I am yet to read anything that has been achieved because of those super resolution displays. Can anyone explain how throwing billions of pixels in a screen help in any of the fields listed in this article?
Cool? yes, but totally useless for science.
by DrDubious
I guess it’s OK if you like looking at the world through a wire fence.
by Dan Robinson
Why is this considered better in principle than a modernized version of the “virtual reality’ headset I tried about twenty years ago? Perhaps better than this, I could look in any direction and see new detail, though at a lower resolution. I thought it was a real waste, since the “best” I could do was “kill” the other person before he killed me, and before an ancient bird came and snatched me away.
by Editor
Good points. Main benefit is a highly interactive shared exploration/discussion/planning space (and PR value), but that same functionality, including the 1.5 Gpix display (an interactive version), could be achieved in theory with an enhanced* Oculus RIFT (http://www.kurzweilai.net/why-immersive-virtual-reality-is-the-next-generation-of-gaming-part-2 and http://www.oculusvr.com/ ) with an MMORPG architecture and Kinect/Leap control in an Oblong-type shared environment (http://www.kurzweilai.net/minority-report-arrives-with-oblong-part-ii-mind-blowing-ui) at lower cost and not restricted to one room — in fact, feasible globally via machine translation (http://www.kurzweilai.net/speech-recognition-breakthrough-for-the-spoken-translated-word) and local clones of the imagery and darknet shared DB (access to Internet2 via 100 Gbps lines would also be nice). Extra points for automated POV display based on head, eye, hand, and body-motion tracking and automated EEG-based control and double points for automated mind reading (http://www.kurzweilai.net/neuroscience-the-mind-reader) tied to an NLP/semantic web DB.

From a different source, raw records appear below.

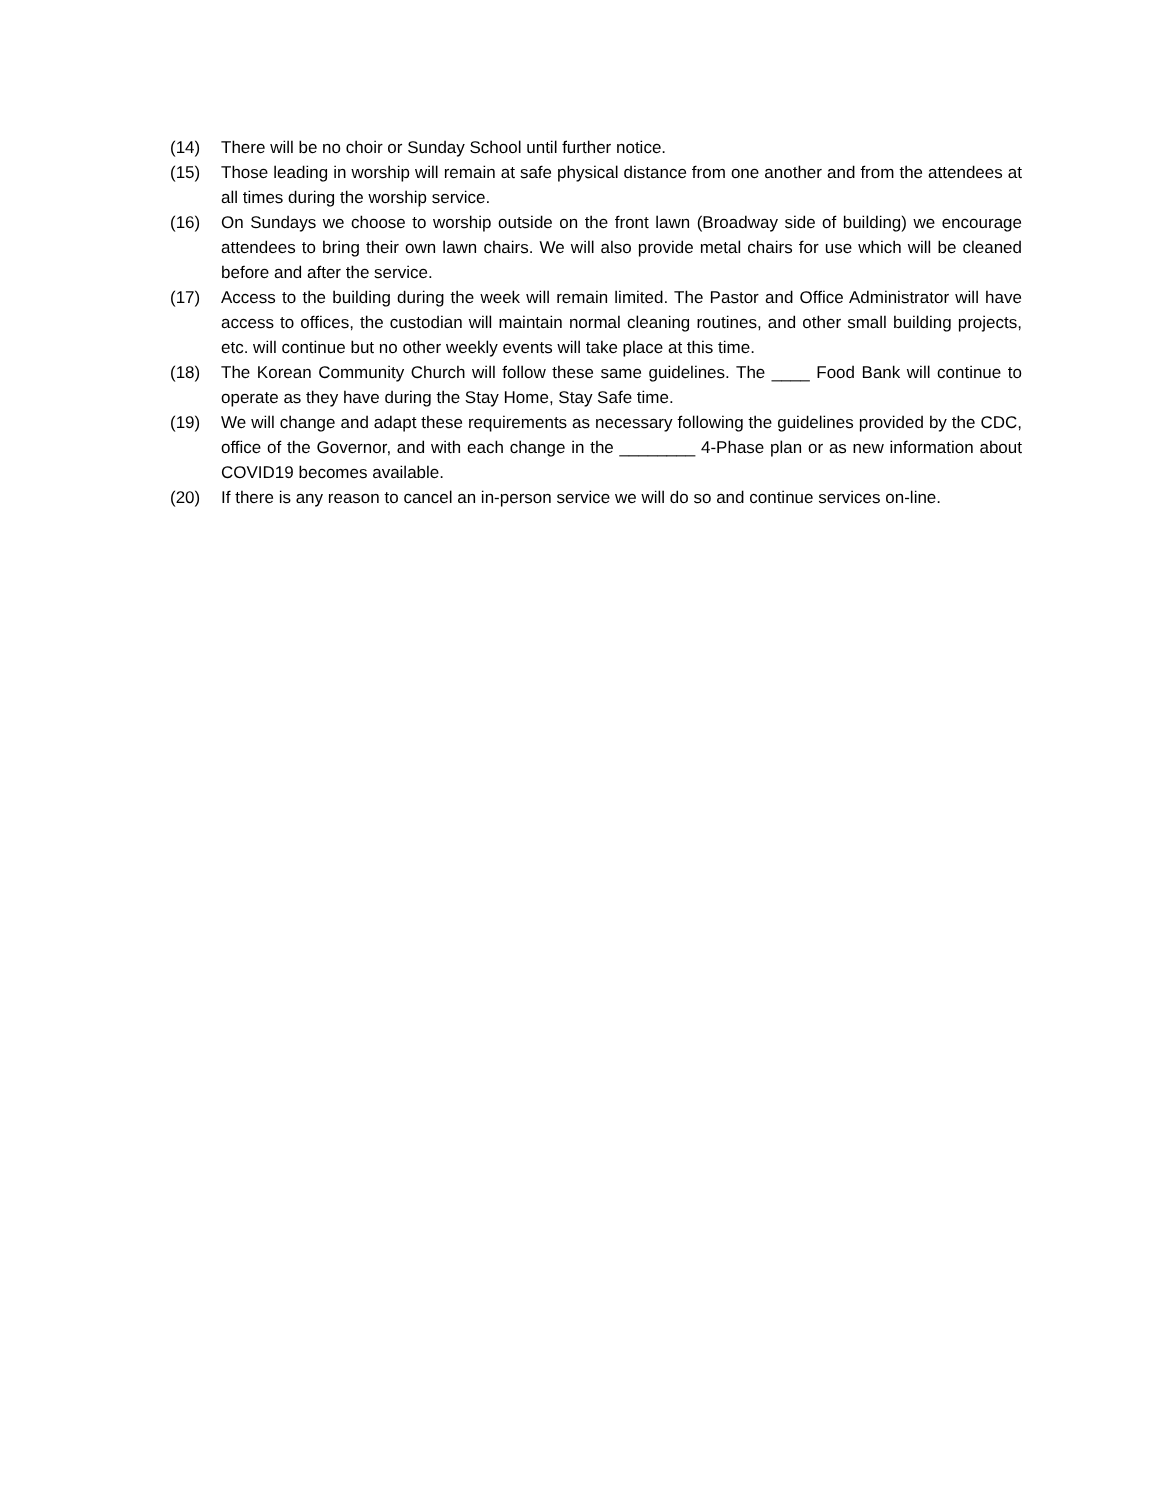(14) There will be no choir or Sunday School until further notice.
(15) Those leading in worship will remain at safe physical distance from one another and from the attendees at all times during the worship service.
(16) On Sundays we choose to worship outside on the front lawn (Broadway side of building) we encourage attendees to bring their own lawn chairs. We will also provide metal chairs for use which will be cleaned before and after the service.
(17) Access to the building during the week will remain limited. The Pastor and Office Administrator will have access to offices, the custodian will maintain normal cleaning routines, and other small building projects, etc. will continue but no other weekly events will take place at this time.
(18) The Korean Community Church will follow these same guidelines. The ____ Food Bank will continue to operate as they have during the Stay Home, Stay Safe time.
(19) We will change and adapt these requirements as necessary following the guidelines provided by the CDC, office of the Governor, and with each change in the ________ 4-Phase plan or as new information about COVID19 becomes available.
(20) If there is any reason to cancel an in-person service we will do so and continue services on-line.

* “Imagine an HMD with a massive field of view and more pixels than 1080p per eye, wireless PC link, built-in absolute head and hand/weapon/wand positioning, and native integration with some (if not all) of the major game engines, all for less than $1,000 USD,” Palmer says. “That can happen in 2013!” (http://www.kurzweilai.net/why-immersive-virtual-reality-is-the-next-generation-of-gaming-part-2)
by Gabor
Are they watching “Avatar” in lunch time?!?
by Vin
Hey get out of the way, can’t see :D
by e.s. gravois
Can the Star Trek holodeck be far behind?
by roy
The price will drop rapidly. I was around when they spent untold millions on a single computer the size of a basement, and all it could do effectively was tabulate insurance statistics or some other mundane work. Now look. We carry a larger computer in our cell phones. Soon, every home will have an “immersion room” theater. What a kick. Just hope I’m around to see it happen.
by asiwel
I wonder why in the world they built this while leaving the black rectangle frames around what looks to be each monitor screen? Why would they have left such a distraction in what otherwise must be a fantastic environment?
by asiwel
I remember how effective the “Reflections of China” “Circle-Vision” pavillion (and 13-minute, 360-degree film travelog) was years ago at Epcot Center at Disney World … and surely it is even better today. “Reality decks” like this one have so much potential for interactive visualization, exploration, and learning .. as well as for research purposes, etc. They are 21st century planetariums.
by Timothy
The frames are necessary. Even the best current technology requires someplace for the connections to address and power the pixels from top and sides–about a half-inch all the way around. When you butt two screens together you get a 1-inch border. I expect this will improve fairly quickly with the flexible displays that are under development.
by Ron
The screens could be placed the depth of the display further or nearer relative to the observer, and that 1/2 inch could be offset. Totally eliminates the border. From several feet, this arrangement would be much less intrusive. Not perfect, but better than this.
by Bri
Two million bucks!! Not bad! I’ll take one for my house. Ohhh to be a billionaire.